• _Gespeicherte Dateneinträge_
________

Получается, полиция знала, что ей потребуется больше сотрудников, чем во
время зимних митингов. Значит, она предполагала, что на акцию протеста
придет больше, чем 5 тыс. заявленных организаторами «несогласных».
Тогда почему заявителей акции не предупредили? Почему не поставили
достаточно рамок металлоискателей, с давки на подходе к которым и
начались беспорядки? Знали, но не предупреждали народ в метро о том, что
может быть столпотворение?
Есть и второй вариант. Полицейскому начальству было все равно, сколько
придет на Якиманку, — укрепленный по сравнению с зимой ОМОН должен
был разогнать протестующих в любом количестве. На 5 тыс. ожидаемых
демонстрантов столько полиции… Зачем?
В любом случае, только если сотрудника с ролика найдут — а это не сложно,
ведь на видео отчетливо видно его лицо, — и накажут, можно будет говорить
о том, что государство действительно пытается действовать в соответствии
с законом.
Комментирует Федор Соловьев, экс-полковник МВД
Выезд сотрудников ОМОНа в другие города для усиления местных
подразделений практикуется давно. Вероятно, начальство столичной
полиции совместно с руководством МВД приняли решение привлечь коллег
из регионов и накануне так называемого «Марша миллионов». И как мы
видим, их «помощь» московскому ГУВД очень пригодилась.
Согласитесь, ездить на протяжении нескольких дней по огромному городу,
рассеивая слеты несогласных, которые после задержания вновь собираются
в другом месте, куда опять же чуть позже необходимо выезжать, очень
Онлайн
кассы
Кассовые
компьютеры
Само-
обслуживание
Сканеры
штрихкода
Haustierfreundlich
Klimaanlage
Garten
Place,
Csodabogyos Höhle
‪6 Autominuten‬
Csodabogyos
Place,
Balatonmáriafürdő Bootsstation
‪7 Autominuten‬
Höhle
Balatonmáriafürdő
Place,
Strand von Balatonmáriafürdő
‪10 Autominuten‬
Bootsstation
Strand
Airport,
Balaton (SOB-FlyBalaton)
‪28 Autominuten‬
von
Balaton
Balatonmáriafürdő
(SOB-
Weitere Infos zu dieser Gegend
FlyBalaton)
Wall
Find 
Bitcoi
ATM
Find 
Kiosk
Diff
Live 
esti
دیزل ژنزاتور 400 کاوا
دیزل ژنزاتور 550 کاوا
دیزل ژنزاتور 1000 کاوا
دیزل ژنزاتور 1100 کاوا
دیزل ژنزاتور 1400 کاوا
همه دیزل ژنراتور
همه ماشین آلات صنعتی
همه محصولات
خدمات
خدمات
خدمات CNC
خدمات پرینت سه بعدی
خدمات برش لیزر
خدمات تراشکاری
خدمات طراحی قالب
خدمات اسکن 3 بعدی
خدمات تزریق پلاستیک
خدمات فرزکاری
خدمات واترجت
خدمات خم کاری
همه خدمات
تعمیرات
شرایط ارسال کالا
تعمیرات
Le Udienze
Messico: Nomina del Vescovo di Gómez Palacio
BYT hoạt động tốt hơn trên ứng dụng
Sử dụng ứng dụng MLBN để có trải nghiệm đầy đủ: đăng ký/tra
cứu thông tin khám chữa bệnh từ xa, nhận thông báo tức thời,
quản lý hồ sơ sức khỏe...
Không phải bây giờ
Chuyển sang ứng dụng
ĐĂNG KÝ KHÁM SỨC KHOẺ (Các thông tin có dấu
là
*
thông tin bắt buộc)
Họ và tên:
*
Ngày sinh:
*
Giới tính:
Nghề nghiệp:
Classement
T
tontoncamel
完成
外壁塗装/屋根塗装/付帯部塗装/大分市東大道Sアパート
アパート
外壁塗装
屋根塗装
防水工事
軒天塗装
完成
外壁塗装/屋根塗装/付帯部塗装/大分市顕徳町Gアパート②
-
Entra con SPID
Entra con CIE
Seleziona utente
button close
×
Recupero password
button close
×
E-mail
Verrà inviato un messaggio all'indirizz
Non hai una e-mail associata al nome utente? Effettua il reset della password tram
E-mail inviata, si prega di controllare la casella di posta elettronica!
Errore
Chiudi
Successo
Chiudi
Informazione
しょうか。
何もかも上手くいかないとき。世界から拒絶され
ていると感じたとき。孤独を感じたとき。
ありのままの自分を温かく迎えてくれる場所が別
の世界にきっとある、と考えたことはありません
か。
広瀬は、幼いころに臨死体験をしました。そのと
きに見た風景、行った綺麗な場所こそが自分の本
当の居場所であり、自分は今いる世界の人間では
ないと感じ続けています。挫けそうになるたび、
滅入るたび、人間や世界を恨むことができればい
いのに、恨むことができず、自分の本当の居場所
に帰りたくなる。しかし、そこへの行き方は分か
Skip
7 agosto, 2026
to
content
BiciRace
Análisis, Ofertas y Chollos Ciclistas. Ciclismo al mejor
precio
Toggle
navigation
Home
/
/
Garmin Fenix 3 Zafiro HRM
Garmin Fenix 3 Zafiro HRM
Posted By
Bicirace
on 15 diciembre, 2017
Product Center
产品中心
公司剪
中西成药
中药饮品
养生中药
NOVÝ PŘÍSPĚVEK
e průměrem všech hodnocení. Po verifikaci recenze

________

• _Aufgabe_
Stelle sämtliche Zeilen der Auflistung als JSON-Liste von Zeichenketten dar, je Zeile ein Eintrag. Leerzeilen entfallen.

• _Antwort_
[
  "Получается, полиция знала, что ей потребуется больше сотрудников, чем во",
  "время зимних митингов. Значит, она предполагала, что на акцию протеста",
  "придет больше, чем 5 тыс. заявленных организаторами «несогласных».",
  "Тогда почему заявителей акции не предупредили? Почему не поставили",
  "достаточно рамок металлоискателей, с давки на подходе к которым и",
  "начались беспорядки? Знали, но не предупреждали народ в метро о том, что",
  "может быть столпотворение?",
  "Есть и второй вариант. Полицейскому начальству было все равно, сколько",
  "придет на Якиманку, — укрепленный по сравнению с зимой ОМОН должен",
  "был разогнать протестующих в любом количестве. На 5 тыс. ожидаемых",
  "демонстрантов столько полиции… Зачем?",
  "В любом случае, только если сотрудника с ролика найдут — а это не сложно,",
  "ведь на видео отчетливо видно его лицо, — и накажут, можно будет говорить",
  "о том, что государство действительно пытается действовать в соответствии",
  "с законом.",
  "Комментирует Федор Соловьев, экс-полковник МВД",
  "Выезд сотрудников ОМОНа в другие города для усиления местных",
  "подразделений практикуется давно. Вероятно, начальство столичной",
  "полиции совместно с руководством МВД приняли решение привлечь коллег",
  "из регионов и накануне так называемого «Марша миллионов». И как мы",
  "видим, их «помощь» московскому ГУВД очень пригодилась.",
  "Согласитесь, ездить на протяжении нескольких дней по огромному городу,",
  "рассеивая слеты несогласных, которые после задержания вновь собираются",
  "в другом месте, куда опять же чуть позже необходимо выезжать, очень",
  "Онлайн",
  "кассы",
  "Кассовые",
  "компьютеры",
  "Само-",
  "обслуживание",
  "Сканеры",
  "штрихкода",
  "Haustierfreundlich",
  "Klimaanlage",
  "Garten",
  "Place,",
  "Csodabogyos Höhle",
  "‪6 Autominuten‬",
  "Csodabogyos",
  "Place,",
  "Balatonmáriafürdő Bootsstation",
  "‪7 Autominuten‬",
  "Höhle",
  "Balatonmáriafürdő",
  "Place,",
  "Strand von Balatonmáriafürdő",
  "‪10 Autominuten‬",
  "Bootsstation",
  "Strand",
  "Airport,",
  "Balaton (SOB-FlyBalaton)",
  "‪28 Autominuten‬",
  "von",
  "Balaton",
  "Balatonmáriafürdő",
  "(SOB-",
  "Weitere Infos zu dieser Gegend",
  "FlyBalaton)",
  "Wall",
  "Find ",
  "Bitcoi",
  "ATM",
  "Find ",
  "Kiosk",
  "Diff",
  "Live ",
  "esti",
  "دیزل ژنزاتور 400 کاوا",
  "دیزل ژنزاتور 550 کاوا",
  "دیزل ژنزاتور 1000 کاوا",
  "دیزل ژنزاتور 1100 کاوا",
  "دیزل ژنزاتور 1400 کاوا",
  "همه دیزل ژنراتور",
  "همه ماشین آلات صنعتی",
  "همه محصولات",
  "خدمات",
  "خدمات",
  "خدمات CNC",
  "خدمات پرینت سه بعدی",
  "خدمات برش لیزر",
  "خدمات تراشکاری",
  "خدمات طراحی قالب",
  "خدمات اسکن 3 بعدی",
  "خدمات تزریق پلاستیک",
  "خدمات فرزکاری",
  "خدمات واترجت",
  "خدمات خم کاری",
  "همه خدمات",
  "تعمیرات",
  "شرایط ارسال کالا",
  "تعمیرات",
  "Le Udienze",
  "Messico: Nomina del Vescovo di Gómez Palacio",
  "BYT hoạt động tốt hơn trên ứng dụng",
  "Sử dụng ứng dụng MLBN để có trải nghiệm đầy đủ: đăng ký/tra",
  "cứu thông tin khám chữa bệnh từ xa, nhận thông báo tức thời,",
  "quản lý hồ sơ sức khỏe...",
  "Không phải bây giờ",
  "Chuyển sang ứng dụng",
  "ĐĂNG KÝ KHÁM SỨC KHOẺ (Các thông tin có dấu",
  "là",
  "*",
  "thông tin bắt buộc)",
  "Họ và tên:",
  "*",
  "Ngày sinh:",
  "*",
  "Giới tính:",
  "Nghề nghiệp:",
  "Classement",
  "T",
  "tontoncamel",
  "完成",
  "外壁塗装/屋根塗装/付帯部塗装/大分市東大道Sアパート",
  "アパート",
  "外壁塗装",
  "屋根塗装",
  "防水工事",
  "軒天塗装",
  "完成",
  "外壁塗装/屋根塗装/付帯部塗装/大分市顕徳町Gアパート②",
  "-",
  "Entra con SPID",
  "Entra con CIE",
  "Seleziona utente",
  "button close",
  "×",
  "Recupero password",
  "button close",
  "×",
  "E-mail",
  "Verrà inviato un messaggio all'indirizz",
  "Non hai una e-mail associata al nome utente? Effettua il reset della password tram",
  "E-mail inviata, si prega di controllare la casella di posta elettronica!",
  "Errore",
  "Chiudi",
  "Successo",
  "Chiudi",
  "Informazione",
  "しょうか。",
  "何もかも上手くいかないとき。世界から拒絶され",
  "ていると感じたとき。孤独を感じたとき。",
  "ありのままの自分を温かく迎えてくれる場所が別",
  "の世界にきっとある、と考えたことはありません",
  "か。",
  "広瀬は、幼いころに臨死体験をしました。そのと",
  "きに見た風景、行った綺麗な場所こそが自分の本",
  "当の居場所であり、自分は今いる世界の人間では",
  "ないと感じ続けています。挫けそうになるたび、",
  "滅入るたび、人間や世界を恨むことができればい",
  "いのに、恨むことができず、自分の本当の居場所",
  "に帰りたくなる。しかし、そこへの行き方は分か",
  "Skip",
  "7 agosto, 2026",
  "to",
  "content",
  "BiciRace",
  "Análisis, Ofertas y Chollos Ciclistas. Ciclismo al mejor",
  "precio",
  "Toggle",
  "navigation",
  "Home",
  "/",
  "/",
  "Garmin Fenix 3 Zafiro HRM",
  "Garmin Fenix 3 Zafiro HRM",
  "Posted By",
  "Bicirace",
  "on 15 diciembre, 2017",
  "Product Center",
  "产品中心",
  "公司剪",
  "中西成药",
  "中药饮品",
  "养生中药",
  "NOVÝ PŘÍSPĚVEK",
  "e průměrem všech hodnocení. Po verifikaci recenze"
]